Bloomberg - "U.S. Urges China to Buy Mortgage Securities Amid Subprime Woes" (7-13-07)

"The U.S. is urging China's central bank to buy more mortgage-backed securities after a surge in defaults by risky borrowers in the world's largest economy eroded demand for such instruments. 'It's not a matter whether they're going to do more business in mortgage-backed securities, it's who they're going to business with,' U.S. Department of Housing and Urban Development Secretary Alphonso Jackson told reporters in Beijing. He met with central bank Governor Zhou Xiaochuan and Minister of Construction Wang Guangtao in the nation's capital this week."

Bloomberg - "GE Will Seek Buyer for Subprime Unit After Defaults" (7-13-07)

"General Electric Co. plans to sell WMC Mortgage, the company's three-year-old U.S. subprime mortgage unit, following a surge in defaults by borrowers. 'The mortgage industry has greatly changed since the purchase of WMC,' Laurent Bossard, chief executive officer of the division, said in an e-mail to employees yesterday. 'The current subprime market environment has made a significant negative impact on the business.'"

Bloomberg - "CDOs Lose Marbles; Credit `Kerplunks!'" (7-13-07)

"Investors asking how many beans make four in the market for collateralized-debt obligations are realizing that the likely answer is three if you're lucky, fewer if you're not. Moody's Investors Service cut its ratings on $5.2 billion of bonds backed by subprime home loans this week, and put a further $5 billion of CDOs on review. Standard & Poor's yesterday lowered its assessment of $6.39 billion of debt, after earlier putting the figure at $12 billion (which suggests S&P should spend some of its fees on new beads for the office abacus)."

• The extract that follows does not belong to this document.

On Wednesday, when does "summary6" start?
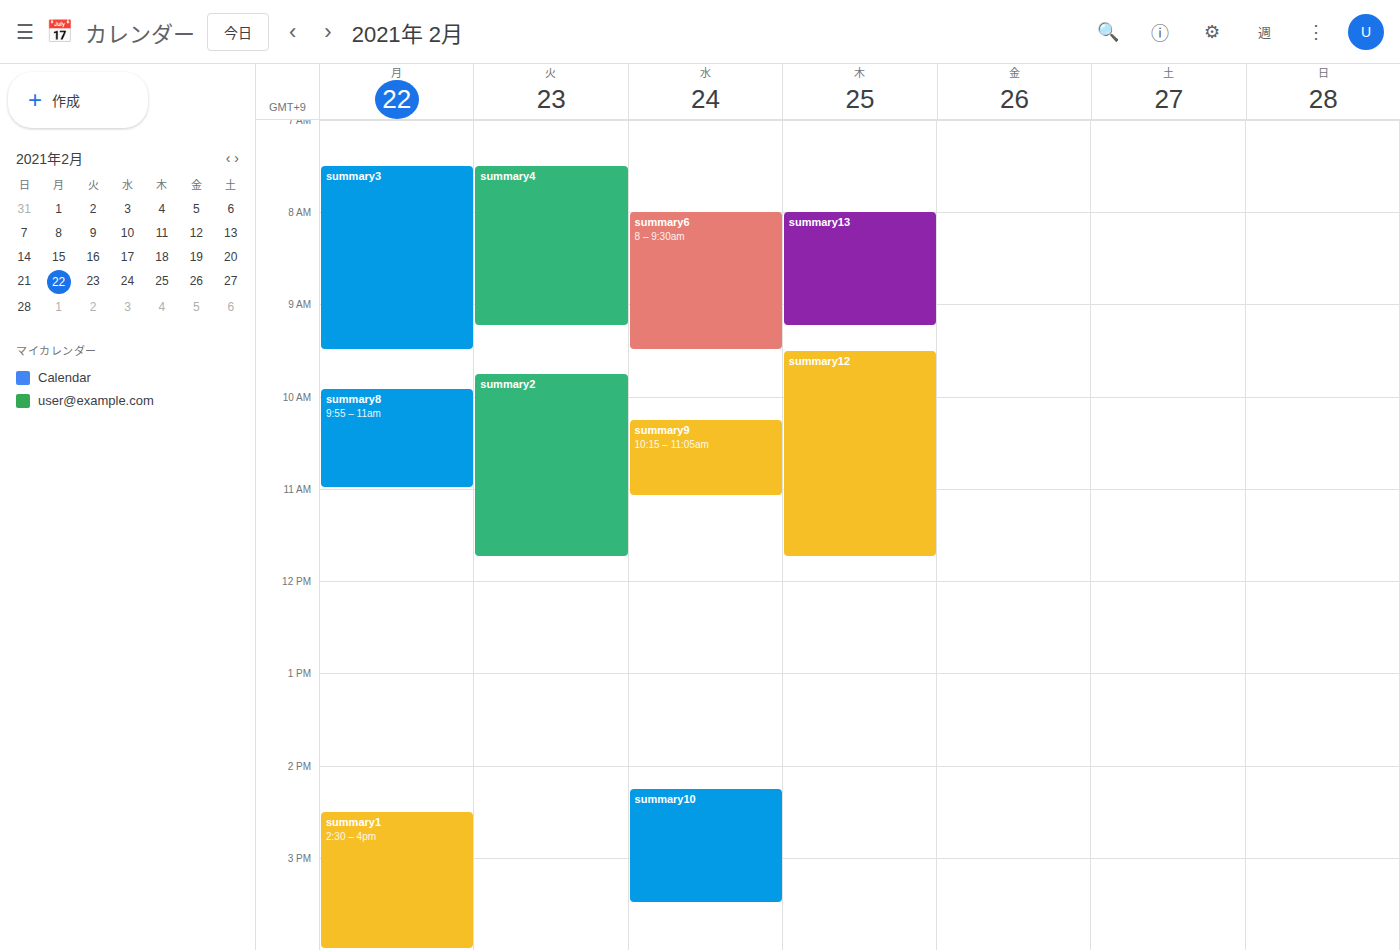
8:00 AM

CNN - "S&P: Whoops! A $5 billion subprime blunder" (7-13-07)

"Standard & Poor's admitted to making a nearly $5 billion blunder in correcting its own estimate for subprime securities it is reviewing for ratings cuts. S&P corrected the volume of residential mortgage-backed securities it placed under review for downgrade on Tuesday to $7.35 billion from $12.1 billion. 'This is obviously sloppy by S&P,' said Mirko Mikelic, a fund manager at Fifth Third Asset Management in Grand Rapids, Michigan. 'I don't think anyone's doing back flips.'"


Orange County Register - "Orange County home prices and sales" (7-13-07)

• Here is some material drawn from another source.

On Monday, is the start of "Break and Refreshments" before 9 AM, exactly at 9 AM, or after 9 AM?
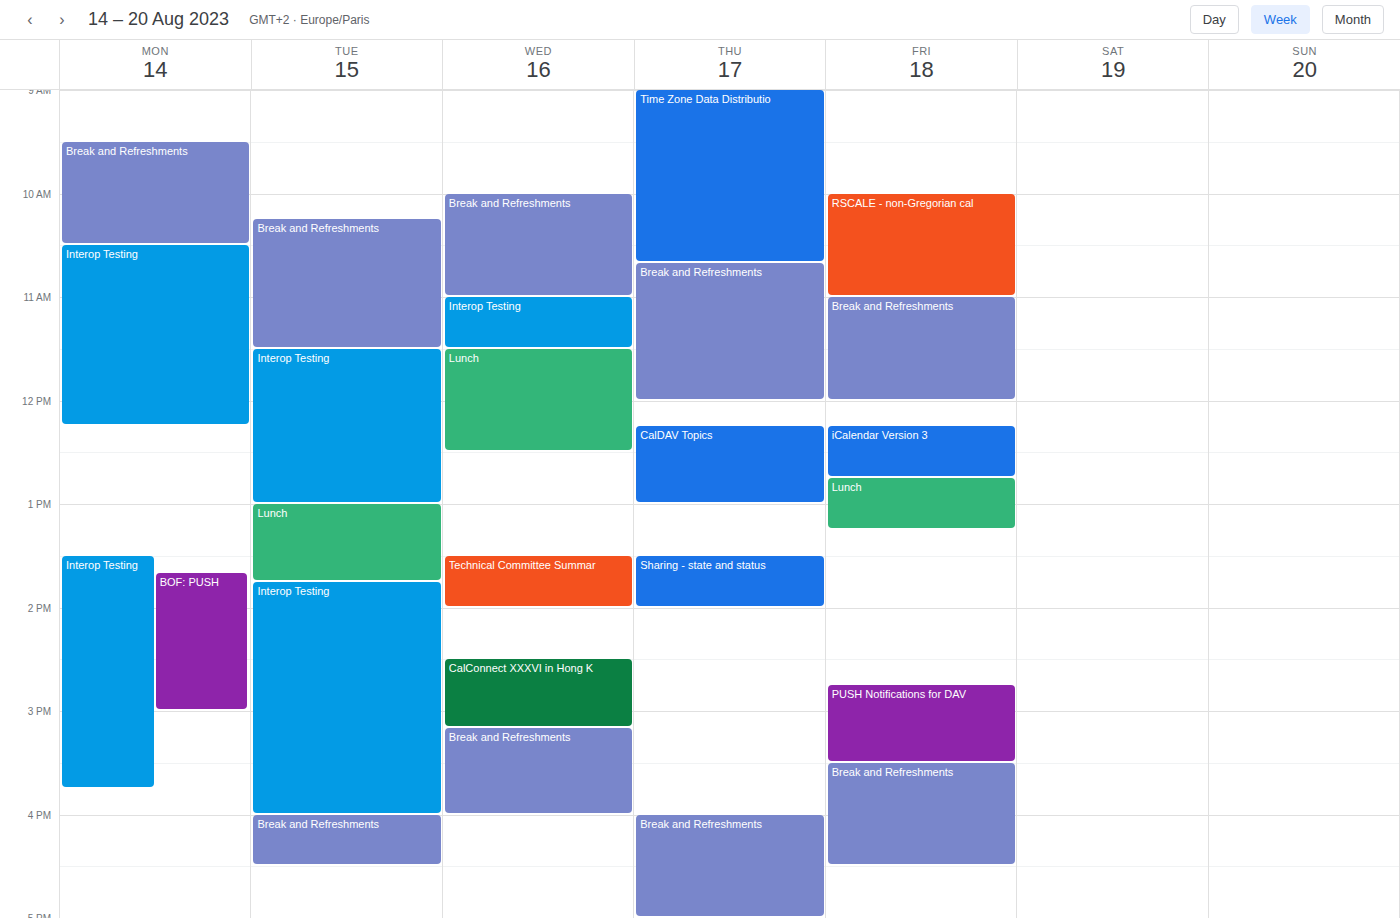
9:30 AM -- after 9 AM, 30 minutes below the 9 AM line.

"For the 22 business days ending June 26, sales for all types of Orange County home sales decreased 29.8 percent. The median sales price increased .6 percent. The median is where half the homes sold for more and half for less. Types of homes selling, as well as home value changes, cause the median to change."

Orange County Register - "State No. 2 in foreclosures" (7-11-07)

"California homeowners are among the most likely in the nation to lose their home to the bank, according to an industry report released Thursday. In June, the Golden State logged the second highest rate of foreclosure – one filing for every 315 households – in the nation, said RealtyTrac of Irvine. In May it was third highest. Nevada was No. 1."

Los Angeles Times - "State issuing Ameriquest refund forms" (7-13-07)

"Eligible California customers who took out loans with Ameriquest Mortgage Co. from 1999 to 2005 will soon be receiving forms to claim a share of $51 million the company has agreed to pay to settle accusations of predatory lending practices. The forms, which began being mailed Thursday by the state attorney general's office, will go to an estimated 78,000 households that had mortgages with Orange-based Ameriquest."

Real Estate Journal - "Strong Mortgage Data Draw Some Skeptics" (7-13-07)

"A rare piece of positive news about housing is raising some skeptical eyebrows among economists. The Mortgage Bankers Association survey of weekly mortgage applications showed a seasonally adjusted 3.8% increase last week in applications for mortgages to buy homes -- up 7% from the same week last year. Applications have been rising steadily since February, a lone indicator of looming strength in the housing market amid a sea of pessimistic news. Measures of home sales have been sinking."